Comment 3 Ben Marzinski 2011-08-04 23:18:57 UTC
> clone(child_stack=0, flags=CLONE_CHILD_CLEARTID|CLONE_CHILD_SETTID|SIGCHLD,
> child_tidptr=0x7fae7147fa70) = 9438
> --- SIGCHLD (Child exited) @ 0 (0) ---
> close(29)                               = 0
> read(28, "36006016066102900cc07b2daf2ade01"..., 127) = 34
> read(28, "", 93)                        = 0
> wait4(-1, [{WIFEXITED(s) && WEXITSTATUS(s) == 0}], 0, NULL) = 9438
> close(28)                               = 0

This is the getuid_callout.  You can manually run this to verify how long it
takes.  It should return almost instantly.

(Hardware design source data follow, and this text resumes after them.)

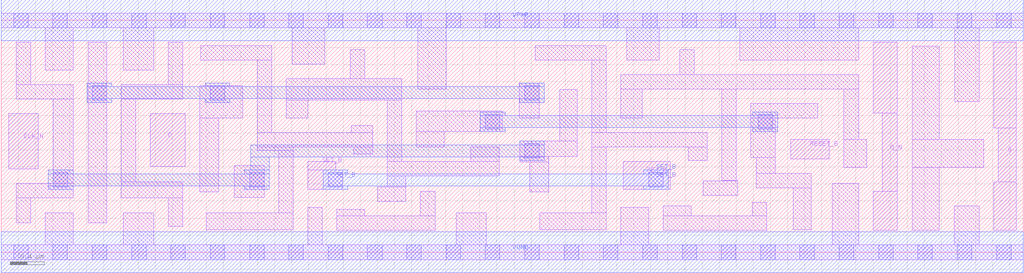
<source format=lef>
# Copyright 2020 The SkyWater PDK Authors
#
# Licensed under the Apache License, Version 2.0 (the "License");
# you may not use this file except in compliance with the License.
# You may obtain a copy of the License at
#
#     https://www.apache.org/licenses/LICENSE-2.0
#
# Unless required by applicable law or agreed to in writing, software
# distributed under the License is distributed on an "AS IS" BASIS,
# WITHOUT WARRANTIES OR CONDITIONS OF ANY KIND, either express or implied.
# See the License for the specific language governing permissions and
# limitations under the License.
#
# SPDX-License-Identifier: Apache-2.0

VERSION 5.7 ;
  NOWIREEXTENSIONATPIN ON ;
  DIVIDERCHAR "/" ;
  BUSBITCHARS "[]" ;
UNITS
  DATABASE MICRONS 200 ;
END UNITS
MACRO sky130_fd_sc_hd__dfbbn_1
  CLASS CORE ;
  FOREIGN sky130_fd_sc_hd__dfbbn_1 ;
  ORIGIN  0.000000  0.000000 ;
  SIZE  11.96000 BY  2.720000 ;
  SYMMETRY X Y R90 ;
  SITE unithd ;
  PIN D
    ANTENNAGATEAREA  0.126000 ;
    DIRECTION INPUT ;
    USE SIGNAL ;
    PORT
      LAYER li1 ;
        RECT 1.745000 1.005000 2.155000 1.625000 ;
    END
  END D
  PIN Q
    ANTENNADIFFAREA  0.429000 ;
    DIRECTION OUTPUT ;
    USE SIGNAL ;
    PORT
      LAYER li1 ;
        RECT 11.615000 0.255000 11.875000 0.825000 ;
        RECT 11.615000 1.455000 11.875000 2.465000 ;
        RECT 11.665000 0.825000 11.875000 1.455000 ;
    END
  END Q
  PIN Q_N
    ANTENNADIFFAREA  0.429000 ;
    DIRECTION OUTPUT ;
    USE SIGNAL ;
    PORT
      LAYER li1 ;
        RECT 10.200000 0.255000 10.485000 0.715000 ;
        RECT 10.200000 1.630000 10.485000 2.465000 ;
        RECT 10.305000 0.715000 10.485000 1.630000 ;
    END
  END Q_N
  PIN RESET_B
    ANTENNAGATEAREA  0.159000 ;
    DIRECTION INPUT ;
    USE SIGNAL ;
    PORT
      LAYER li1 ;
        RECT 9.235000 1.095000 9.690000 1.325000 ;
    END
  END RESET_B
  PIN SET_B
    ANTENNAGATEAREA  0.252000 ;
    DIRECTION INPUT ;
    USE SIGNAL ;
    PORT
      LAYER li1 ;
        RECT 3.585000 0.735000 3.995000 0.965000 ;
        RECT 3.585000 0.965000 3.915000 1.065000 ;
      LAYER mcon ;
        RECT 3.825000 0.765000 3.995000 0.935000 ;
    END
    PORT
      LAYER li1 ;
        RECT 7.280000 0.735000 7.825000 1.065000 ;
      LAYER mcon ;
        RECT 7.575000 0.765000 7.745000 0.935000 ;
    END
    PORT
      LAYER met1 ;
        RECT 3.765000 0.735000 4.055000 0.780000 ;
        RECT 3.765000 0.780000 7.805000 0.920000 ;
        RECT 3.765000 0.920000 4.055000 0.965000 ;
        RECT 7.515000 0.735000 7.805000 0.780000 ;
        RECT 7.515000 0.920000 7.805000 0.965000 ;
    END
  END SET_B
  PIN CLK_N
    ANTENNAGATEAREA  0.159000 ;
    DIRECTION INPUT ;
    USE CLOCK ;
    PORT
      LAYER li1 ;
        RECT 0.085000 0.975000 0.435000 1.625000 ;
    END
  END CLK_N
  PIN VGND
    DIRECTION INOUT ;
    SHAPE ABUTMENT ;
    USE GROUND ;
    PORT
      LAYER met1 ;
        RECT 0.000000 -0.240000 11.960000 0.240000 ;
    END
  END VGND
  PIN VPWR
    DIRECTION INOUT ;
    SHAPE ABUTMENT ;
    USE POWER ;
    PORT
      LAYER met1 ;
        RECT 0.000000 2.480000 11.960000 2.960000 ;
    END
  END VPWR
  OBS
    LAYER li1 ;
      RECT  0.000000 -0.085000 11.960000 0.085000 ;
      RECT  0.000000  2.635000 11.960000 2.805000 ;
      RECT  0.175000  0.345000  0.345000 0.635000 ;
      RECT  0.175000  0.635000  0.840000 0.805000 ;
      RECT  0.175000  1.795000  0.840000 1.965000 ;
      RECT  0.175000  1.965000  0.345000 2.465000 ;
      RECT  0.515000  0.085000  0.845000 0.465000 ;
      RECT  0.515000  2.135000  0.845000 2.635000 ;
      RECT  0.610000  0.805000  0.840000 1.795000 ;
      RECT  1.015000  0.345000  1.235000 2.465000 ;
      RECT  1.405000  0.635000  2.125000 0.825000 ;
      RECT  1.405000  0.825000  1.575000 1.795000 ;
      RECT  1.405000  1.795000  2.125000 1.965000 ;
      RECT  1.430000  0.085000  1.785000 0.465000 ;
      RECT  1.430000  2.135000  1.785000 2.635000 ;
      RECT  1.955000  0.305000  2.125000 0.635000 ;
      RECT  1.955000  1.965000  2.125000 2.465000 ;
      RECT  2.325000  0.705000  2.545000 1.575000 ;
      RECT  2.325000  1.575000  2.825000 1.955000 ;
      RECT  2.335000  2.250000  3.165000 2.420000 ;
      RECT  2.400000  0.265000  3.415000 0.465000 ;
      RECT  2.725000  0.645000  3.075000 1.015000 ;
      RECT  2.995000  1.195000  3.415000 1.235000 ;
      RECT  2.995000  1.235000  4.345000 1.405000 ;
      RECT  2.995000  1.405000  3.165000 2.250000 ;
      RECT  3.245000  0.465000  3.415000 1.195000 ;
      RECT  3.335000  1.575000  3.585000 1.785000 ;
      RECT  3.335000  1.785000  4.685000 2.035000 ;
      RECT  3.405000  2.205000  3.785000 2.635000 ;
      RECT  3.585000  0.085000  3.755000 0.525000 ;
      RECT  3.925000  0.255000  5.075000 0.425000 ;
      RECT  3.925000  0.425000  4.255000 0.505000 ;
      RECT  4.085000  2.035000  4.255000 2.375000 ;
      RECT  4.095000  1.405000  4.345000 1.485000 ;
      RECT  4.125000  1.155000  4.345000 1.235000 ;
      RECT  4.405000  0.595000  4.735000 0.765000 ;
      RECT  4.515000  0.765000  4.735000 0.895000 ;
      RECT  4.515000  0.895000  5.825000 1.065000 ;
      RECT  4.515000  1.065000  4.685000 1.785000 ;
      RECT  4.855000  1.235000  5.185000 1.415000 ;
      RECT  4.855000  1.415000  5.860000 1.655000 ;
      RECT  4.875000  1.915000  5.205000 2.635000 ;
      RECT  4.905000  0.425000  5.075000 0.715000 ;
      RECT  5.325000  0.085000  5.675000 0.465000 ;
      RECT  5.495000  1.065000  5.825000 1.235000 ;
      RECT  6.060000  1.575000  6.295000 1.985000 ;
      RECT  6.065000  1.060000  6.405000 1.125000 ;
      RECT  6.065000  1.125000  6.740000 1.305000 ;
      RECT  6.185000  0.705000  6.405000 1.060000 ;
      RECT  6.250000  2.250000  7.080000 2.420000 ;
      RECT  6.300000  0.265000  7.080000 0.465000 ;
      RECT  6.535000  1.305000  6.740000 1.905000 ;
      RECT  6.910000  0.465000  7.080000 1.235000 ;
      RECT  6.910000  1.235000  8.260000 1.405000 ;
      RECT  6.910000  1.405000  7.080000 2.250000 ;
      RECT  7.250000  0.085000  7.575000 0.525000 ;
      RECT  7.250000  1.575000  7.500000 1.915000 ;
      RECT  7.250000  1.915000 10.030000 2.085000 ;
      RECT  7.320000  2.255000  7.700000 2.635000 ;
      RECT  7.745000  0.255000  8.955000 0.425000 ;
      RECT  7.745000  0.425000  8.075000 0.545000 ;
      RECT  7.940000  2.085000  8.110000 2.375000 ;
      RECT  8.040000  1.075000  8.260000 1.235000 ;
      RECT  8.215000  0.665000  8.615000 0.835000 ;
      RECT  8.430000  0.835000  8.615000 0.840000 ;
      RECT  8.430000  0.840000  8.600000 1.915000 ;
      RECT  8.640000  2.255000 10.030000 2.635000 ;
      RECT  8.770000  1.110000  9.055000 1.575000 ;
      RECT  8.770000  1.575000  9.555000 1.745000 ;
      RECT  8.785000  0.425000  8.955000 0.585000 ;
      RECT  8.835000  0.755000  9.475000 0.925000 ;
      RECT  8.835000  0.925000  9.055000 1.110000 ;
      RECT  9.265000  0.265000  9.475000 0.755000 ;
      RECT  9.725000  0.085000 10.030000 0.805000 ;
      RECT  9.860000  0.995000 10.125000 1.325000 ;
      RECT  9.860000  1.325000 10.030000 1.915000 ;
      RECT 10.660000  0.255000 10.975000 0.995000 ;
      RECT 10.660000  0.995000 11.495000 1.325000 ;
      RECT 10.660000  1.325000 10.975000 2.415000 ;
      RECT 11.150000  0.085000 11.445000 0.545000 ;
      RECT 11.155000  1.765000 11.445000 2.635000 ;
    LAYER mcon ;
      RECT  0.145000 -0.085000  0.315000 0.085000 ;
      RECT  0.145000  2.635000  0.315000 2.805000 ;
      RECT  0.605000 -0.085000  0.775000 0.085000 ;
      RECT  0.605000  2.635000  0.775000 2.805000 ;
      RECT  0.610000  0.765000  0.780000 0.935000 ;
      RECT  1.065000 -0.085000  1.235000 0.085000 ;
      RECT  1.065000  1.785000  1.235000 1.955000 ;
      RECT  1.065000  2.635000  1.235000 2.805000 ;
      RECT  1.525000 -0.085000  1.695000 0.085000 ;
      RECT  1.525000  2.635000  1.695000 2.805000 ;
      RECT  1.985000 -0.085000  2.155000 0.085000 ;
      RECT  1.985000  2.635000  2.155000 2.805000 ;
      RECT  2.445000 -0.085000  2.615000 0.085000 ;
      RECT  2.445000  1.785000  2.615000 1.955000 ;
      RECT  2.445000  2.635000  2.615000 2.805000 ;
      RECT  2.905000 -0.085000  3.075000 0.085000 ;
      RECT  2.905000  0.765000  3.075000 0.935000 ;
      RECT  2.905000  2.635000  3.075000 2.805000 ;
      RECT  3.365000 -0.085000  3.535000 0.085000 ;
      RECT  3.365000  2.635000  3.535000 2.805000 ;
      RECT  3.825000 -0.085000  3.995000 0.085000 ;
      RECT  3.825000  2.635000  3.995000 2.805000 ;
      RECT  4.285000 -0.085000  4.455000 0.085000 ;
      RECT  4.285000  2.635000  4.455000 2.805000 ;
      RECT  4.745000 -0.085000  4.915000 0.085000 ;
      RECT  4.745000  2.635000  4.915000 2.805000 ;
      RECT  5.205000 -0.085000  5.375000 0.085000 ;
      RECT  5.205000  2.635000  5.375000 2.805000 ;
      RECT  5.665000 -0.085000  5.835000 0.085000 ;
      RECT  5.665000  1.445000  5.835000 1.615000 ;
      RECT  5.665000  2.635000  5.835000 2.805000 ;
      RECT  6.125000 -0.085000  6.295000 0.085000 ;
      RECT  6.125000  1.105000  6.295000 1.275000 ;
      RECT  6.125000  1.785000  6.295000 1.955000 ;
      RECT  6.125000  2.635000  6.295000 2.805000 ;
      RECT  6.585000 -0.085000  6.755000 0.085000 ;
      RECT  6.585000  2.635000  6.755000 2.805000 ;
      RECT  7.045000 -0.085000  7.215000 0.085000 ;
      RECT  7.045000  2.635000  7.215000 2.805000 ;
      RECT  7.505000 -0.085000  7.675000 0.085000 ;
      RECT  7.505000  2.635000  7.675000 2.805000 ;
      RECT  7.965000 -0.085000  8.135000 0.085000 ;
      RECT  7.965000  2.635000  8.135000 2.805000 ;
      RECT  8.425000 -0.085000  8.595000 0.085000 ;
      RECT  8.425000  2.635000  8.595000 2.805000 ;
      RECT  8.855000  1.445000  9.025000 1.615000 ;
      RECT  8.885000 -0.085000  9.055000 0.085000 ;
      RECT  8.885000  2.635000  9.055000 2.805000 ;
      RECT  9.345000 -0.085000  9.515000 0.085000 ;
      RECT  9.345000  2.635000  9.515000 2.805000 ;
      RECT  9.805000 -0.085000  9.975000 0.085000 ;
      RECT  9.805000  2.635000  9.975000 2.805000 ;
      RECT 10.265000 -0.085000 10.435000 0.085000 ;
      RECT 10.265000  2.635000 10.435000 2.805000 ;
      RECT 10.725000 -0.085000 10.895000 0.085000 ;
      RECT 10.725000  2.635000 10.895000 2.805000 ;
      RECT 11.185000 -0.085000 11.355000 0.085000 ;
      RECT 11.185000  2.635000 11.355000 2.805000 ;
      RECT 11.645000 -0.085000 11.815000 0.085000 ;
      RECT 11.645000  2.635000 11.815000 2.805000 ;
    LAYER met1 ;
      RECT 0.550000 0.735000 0.840000 0.780000 ;
      RECT 0.550000 0.780000 3.135000 0.920000 ;
      RECT 0.550000 0.920000 0.840000 0.965000 ;
      RECT 1.005000 1.755000 1.295000 1.800000 ;
      RECT 1.005000 1.800000 6.355000 1.940000 ;
      RECT 1.005000 1.940000 1.295000 1.985000 ;
      RECT 2.385000 1.755000 2.675000 1.800000 ;
      RECT 2.385000 1.940000 2.675000 1.985000 ;
      RECT 2.845000 0.735000 3.135000 0.780000 ;
      RECT 2.845000 0.920000 3.135000 0.965000 ;
      RECT 2.920000 0.965000 3.135000 1.120000 ;
      RECT 2.920000 1.120000 6.355000 1.260000 ;
      RECT 5.605000 1.415000 5.895000 1.460000 ;
      RECT 5.605000 1.460000 9.085000 1.600000 ;
      RECT 5.605000 1.600000 5.895000 1.645000 ;
      RECT 6.065000 1.075000 6.355000 1.120000 ;
      RECT 6.065000 1.260000 6.355000 1.305000 ;
      RECT 6.065000 1.755000 6.355000 1.800000 ;
      RECT 6.065000 1.940000 6.355000 1.985000 ;
      RECT 8.795000 1.415000 9.085000 1.460000 ;
      RECT 8.795000 1.600000 9.085000 1.645000 ;
  END
END sky130_fd_sc_hd__dfbbn_1
END LIBRARY

</source>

> ioctl(27, SG_IO, {'S', SG_DXFER_FROM_DEV, cmd[6]=[12, 01, c0, 00, 80, 00],
> mx_sb_len=128, iovec_count=0, dxfer_len=256, timeout=60000, flags=0

This is the prio checker function. Again, it should return quickly, but the ioctl itself has a timeout of 1 minute which, looking at the return value, isn't getting hit.

Do you know which one of these is the slow one?

Comment 4 Denise Dumas 2011-09-20 17:16:06 UTC
Ping Haim - if this is a blocker, we need more information here.